New simulations show potential impact of major quakes by building location, size

At Berkeley Lab, McCallen leads a program focused on integrating advanced technologies and data analysis to enable risk-informed seismic design of critical infrastructure, such as bridges and the power grid. He says that the ability to produce such high-resolution, physics-based simulations as the team has done on the Cori system represents a transformational era now underway for assessing earthquake hazard (ground motion) and the resulting risk (building damage) on a regional scale.

Because it runs through the East Bay, the most populated subregion of the San Francisco Bay Area, the Hayward Fault is considered one of the most dangerous faults in the United States. The fault hasn’t generated a major earthquake since 1868, a source of concern for experts who cite evidence supporting the idea that the East Bay fault is overdue for a major earthquake.

The national lab researchers leveraged Cori’s supercomputing power to simulate ground motions at a broad range of frequencies, which are then used in a second computer program for building response, to quantify seismic risk for representative building structures on a regional scale. A total of 9,600 structural dynamic simulations were employed and analyzed to study the risk variation on a 100-kilometer by 50-kilometer domain for two events: one at magnitude 6.5, and another at magnitude 7.

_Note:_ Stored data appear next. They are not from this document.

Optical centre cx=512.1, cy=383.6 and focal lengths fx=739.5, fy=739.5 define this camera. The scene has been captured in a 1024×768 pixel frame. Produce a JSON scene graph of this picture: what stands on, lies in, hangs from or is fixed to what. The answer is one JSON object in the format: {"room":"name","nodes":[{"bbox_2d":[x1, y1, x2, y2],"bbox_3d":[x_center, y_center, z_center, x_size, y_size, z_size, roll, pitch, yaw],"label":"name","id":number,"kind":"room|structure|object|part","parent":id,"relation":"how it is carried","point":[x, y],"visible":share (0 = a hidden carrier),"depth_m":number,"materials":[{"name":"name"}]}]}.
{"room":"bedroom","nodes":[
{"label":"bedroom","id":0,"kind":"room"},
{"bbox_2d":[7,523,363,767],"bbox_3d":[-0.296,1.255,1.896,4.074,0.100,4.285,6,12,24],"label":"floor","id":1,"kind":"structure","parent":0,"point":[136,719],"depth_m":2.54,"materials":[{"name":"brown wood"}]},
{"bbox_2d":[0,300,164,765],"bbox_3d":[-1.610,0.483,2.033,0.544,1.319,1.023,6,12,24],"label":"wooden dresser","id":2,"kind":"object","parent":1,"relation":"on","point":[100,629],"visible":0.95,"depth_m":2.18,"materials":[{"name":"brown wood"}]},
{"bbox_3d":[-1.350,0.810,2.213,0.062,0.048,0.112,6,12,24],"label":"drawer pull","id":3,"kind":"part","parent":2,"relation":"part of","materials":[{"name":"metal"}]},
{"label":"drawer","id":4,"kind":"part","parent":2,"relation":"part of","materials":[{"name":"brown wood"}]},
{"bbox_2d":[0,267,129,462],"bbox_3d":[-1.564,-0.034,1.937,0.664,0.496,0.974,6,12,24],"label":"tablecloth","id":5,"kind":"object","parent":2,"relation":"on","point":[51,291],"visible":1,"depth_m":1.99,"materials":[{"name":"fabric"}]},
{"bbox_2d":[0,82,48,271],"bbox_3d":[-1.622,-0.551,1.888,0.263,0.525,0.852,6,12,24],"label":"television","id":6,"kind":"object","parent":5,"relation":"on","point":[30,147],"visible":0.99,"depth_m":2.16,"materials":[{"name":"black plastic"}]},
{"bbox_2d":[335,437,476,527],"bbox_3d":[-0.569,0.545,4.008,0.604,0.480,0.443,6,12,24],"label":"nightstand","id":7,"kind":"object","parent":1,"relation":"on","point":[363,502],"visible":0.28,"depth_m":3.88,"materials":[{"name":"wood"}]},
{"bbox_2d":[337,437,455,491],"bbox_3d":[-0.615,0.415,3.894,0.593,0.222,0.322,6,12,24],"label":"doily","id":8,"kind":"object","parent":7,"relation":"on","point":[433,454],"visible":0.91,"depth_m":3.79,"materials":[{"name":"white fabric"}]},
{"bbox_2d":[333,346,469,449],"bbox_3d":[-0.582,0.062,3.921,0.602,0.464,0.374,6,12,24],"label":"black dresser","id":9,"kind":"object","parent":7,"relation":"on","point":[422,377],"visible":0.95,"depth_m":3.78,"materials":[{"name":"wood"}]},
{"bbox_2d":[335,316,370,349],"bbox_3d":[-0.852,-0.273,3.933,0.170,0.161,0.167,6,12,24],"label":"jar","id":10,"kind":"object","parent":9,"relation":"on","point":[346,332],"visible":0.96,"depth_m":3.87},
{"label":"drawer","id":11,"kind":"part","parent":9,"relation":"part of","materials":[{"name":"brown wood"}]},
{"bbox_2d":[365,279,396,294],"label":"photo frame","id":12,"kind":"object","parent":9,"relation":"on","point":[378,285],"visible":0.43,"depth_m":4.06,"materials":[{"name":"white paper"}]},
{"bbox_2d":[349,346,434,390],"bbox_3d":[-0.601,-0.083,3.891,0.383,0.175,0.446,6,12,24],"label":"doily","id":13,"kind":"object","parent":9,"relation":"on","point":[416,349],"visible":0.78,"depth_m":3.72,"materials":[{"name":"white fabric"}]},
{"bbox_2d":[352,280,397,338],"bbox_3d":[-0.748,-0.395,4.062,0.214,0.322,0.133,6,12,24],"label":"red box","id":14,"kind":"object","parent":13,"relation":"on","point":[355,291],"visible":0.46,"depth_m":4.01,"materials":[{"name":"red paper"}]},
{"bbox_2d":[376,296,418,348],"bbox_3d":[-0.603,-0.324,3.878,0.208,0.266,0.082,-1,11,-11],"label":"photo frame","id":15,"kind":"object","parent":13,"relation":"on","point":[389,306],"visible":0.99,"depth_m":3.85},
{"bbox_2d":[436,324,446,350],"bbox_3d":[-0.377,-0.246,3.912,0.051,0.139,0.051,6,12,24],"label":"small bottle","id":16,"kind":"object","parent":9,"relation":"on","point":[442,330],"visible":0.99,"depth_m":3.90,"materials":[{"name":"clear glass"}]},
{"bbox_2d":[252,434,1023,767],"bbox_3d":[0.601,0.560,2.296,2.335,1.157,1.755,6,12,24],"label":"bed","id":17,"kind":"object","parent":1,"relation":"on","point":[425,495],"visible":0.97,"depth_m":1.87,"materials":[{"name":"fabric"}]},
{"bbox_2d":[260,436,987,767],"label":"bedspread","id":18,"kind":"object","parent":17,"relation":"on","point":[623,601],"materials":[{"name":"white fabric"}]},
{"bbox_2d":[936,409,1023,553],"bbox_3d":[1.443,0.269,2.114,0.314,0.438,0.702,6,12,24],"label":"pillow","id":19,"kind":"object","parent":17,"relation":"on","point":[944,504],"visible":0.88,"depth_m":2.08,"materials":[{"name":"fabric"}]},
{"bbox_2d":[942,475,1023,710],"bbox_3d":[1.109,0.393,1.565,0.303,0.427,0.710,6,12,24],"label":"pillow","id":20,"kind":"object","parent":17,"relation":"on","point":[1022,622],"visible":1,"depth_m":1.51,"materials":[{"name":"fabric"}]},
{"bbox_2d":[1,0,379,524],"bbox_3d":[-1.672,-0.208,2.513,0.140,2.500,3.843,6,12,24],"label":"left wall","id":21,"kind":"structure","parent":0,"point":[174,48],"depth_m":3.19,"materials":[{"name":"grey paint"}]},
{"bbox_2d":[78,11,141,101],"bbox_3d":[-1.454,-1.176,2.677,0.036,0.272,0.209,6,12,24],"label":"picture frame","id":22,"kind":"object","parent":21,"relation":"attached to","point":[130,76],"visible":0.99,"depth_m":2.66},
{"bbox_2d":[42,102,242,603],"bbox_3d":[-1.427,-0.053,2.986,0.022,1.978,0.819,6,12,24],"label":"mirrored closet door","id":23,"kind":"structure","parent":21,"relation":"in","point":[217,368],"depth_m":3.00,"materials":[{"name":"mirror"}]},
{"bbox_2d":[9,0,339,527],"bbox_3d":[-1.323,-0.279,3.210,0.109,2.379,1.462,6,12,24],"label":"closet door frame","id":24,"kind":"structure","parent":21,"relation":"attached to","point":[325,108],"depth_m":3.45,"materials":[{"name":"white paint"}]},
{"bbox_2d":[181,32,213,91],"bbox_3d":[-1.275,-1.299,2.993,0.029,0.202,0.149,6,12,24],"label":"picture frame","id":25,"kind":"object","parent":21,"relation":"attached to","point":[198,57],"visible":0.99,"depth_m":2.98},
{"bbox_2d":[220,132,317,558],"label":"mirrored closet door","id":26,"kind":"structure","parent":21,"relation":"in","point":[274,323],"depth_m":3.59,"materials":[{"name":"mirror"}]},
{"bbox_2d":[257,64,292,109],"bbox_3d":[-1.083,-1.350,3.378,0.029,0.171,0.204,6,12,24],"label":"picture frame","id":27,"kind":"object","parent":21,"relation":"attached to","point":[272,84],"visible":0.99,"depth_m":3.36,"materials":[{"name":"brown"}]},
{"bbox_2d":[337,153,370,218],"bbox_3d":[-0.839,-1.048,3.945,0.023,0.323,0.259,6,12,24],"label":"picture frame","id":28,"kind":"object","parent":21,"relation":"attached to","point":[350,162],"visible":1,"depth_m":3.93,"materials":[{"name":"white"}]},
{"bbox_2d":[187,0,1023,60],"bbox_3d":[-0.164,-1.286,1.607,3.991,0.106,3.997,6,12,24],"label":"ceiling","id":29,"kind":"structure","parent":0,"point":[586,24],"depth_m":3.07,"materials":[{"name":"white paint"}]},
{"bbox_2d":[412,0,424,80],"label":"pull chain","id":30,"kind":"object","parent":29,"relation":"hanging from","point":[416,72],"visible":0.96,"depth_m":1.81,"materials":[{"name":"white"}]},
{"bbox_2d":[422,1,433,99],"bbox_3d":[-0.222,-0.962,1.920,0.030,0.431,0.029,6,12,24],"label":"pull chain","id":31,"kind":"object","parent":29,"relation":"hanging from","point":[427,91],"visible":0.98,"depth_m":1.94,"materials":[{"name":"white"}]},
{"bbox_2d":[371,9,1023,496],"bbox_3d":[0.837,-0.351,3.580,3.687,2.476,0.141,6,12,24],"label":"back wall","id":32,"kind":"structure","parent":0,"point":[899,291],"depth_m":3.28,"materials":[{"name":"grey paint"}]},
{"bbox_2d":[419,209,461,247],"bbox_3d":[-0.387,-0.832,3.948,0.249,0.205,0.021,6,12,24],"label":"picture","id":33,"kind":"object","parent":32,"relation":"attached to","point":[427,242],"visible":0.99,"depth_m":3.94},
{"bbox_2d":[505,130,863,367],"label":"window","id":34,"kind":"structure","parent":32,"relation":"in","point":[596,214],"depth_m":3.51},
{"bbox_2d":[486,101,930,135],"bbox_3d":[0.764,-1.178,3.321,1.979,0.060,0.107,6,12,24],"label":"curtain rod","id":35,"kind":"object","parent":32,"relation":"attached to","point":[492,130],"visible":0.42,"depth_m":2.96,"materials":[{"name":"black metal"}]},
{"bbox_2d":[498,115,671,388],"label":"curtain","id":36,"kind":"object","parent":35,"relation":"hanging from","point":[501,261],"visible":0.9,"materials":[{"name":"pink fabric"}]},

A critical factor affecting earthquake damage to buildings and structures is seismic wave frequency, or the rate at which an earthquake wave repeats each second. Because of this, researchers including Livermore Lab’s computational scientist Anders Petersson and seismologist Arthur Rodgers have been working with Berkeley Lab’s Hans Johansen to advance the existing SW4 code. This code was originally developed by Petersson for simulating three-dimensional seismic wave propagation.

“While working closely with the NERSC operations team in a simulation last week, we used essentially the entire Cori machine – 8,192 nodes, and 524,288 cores – to execute an unprecedented 5-hertz run of the entire San Francisco Bay Area region for a magnitude 7 Hayward Fault earthquake. The run was executed in 9 hours and 11 minutes of wall clock time,” said McCallen. “The code developments necessary for this run are moving us toward our ultimate goal of a full exascale application.”

The fact that buildings respond differently to certain seismic wave frequencies based on their size was evidenced by the most recent simulations of high-magnitude earthquakes along the Hayward Fault. These showed an increase in damage potential for the 40-story building –more than for the three-story building –as the earthquake increased in magnitude from 6.5 to 7 at 5 hertz due to the significant increase in ground motion at longer periods of vibration. Other results indicate that ground motion and the potential for structural damage could vary between sites in relatively close proximity.

Their simulations showed that two buildings with the same number of stories equidistant from the fault line and only approximately 3 miles apart can have a substantially different damage potential due to the differences in which seismic waves emanating from the fault merge together. Buildings in proximity to the fault rupture and fault-rupture directivity zone were found to be at greater risk of damage from the earthquakes, and fault-slip-associated permanent ground displacement was shown to increase with event magnitude.

Without the NERSC computing resources making it possible to execute these earthquake event scenarios for so many locations and structures at such high resolution so quickly, it would not be possible to produce such accurate site-specific depictions of structural risk. The researchers believe that such precise physics-based representations of the potential for damages will ultimately provide a more accurate and complete picture of the interaction between seismic ground motion and structural damage.

“Simulations can both increase understanding of and reduce uncertainties about the very complex processes at play in earthquake science and engineering,” said McCallen. “It’s become clear that our ability to accurately assess earthquake hazard and risk at regional scale can benefit from physics-based simulations that allow us to depict the impact of seismicity on site-specific ground motion and structures in the areas most vulnerable to these potentially devastating events.”

“It is an exciting time for the science and engineering communities. Through DOE’s Exascale Project, we will be developing the computational ecosystem and gaining access to computers that are big enough and fast enough to execute these types of computationally intensive calculations,” he added.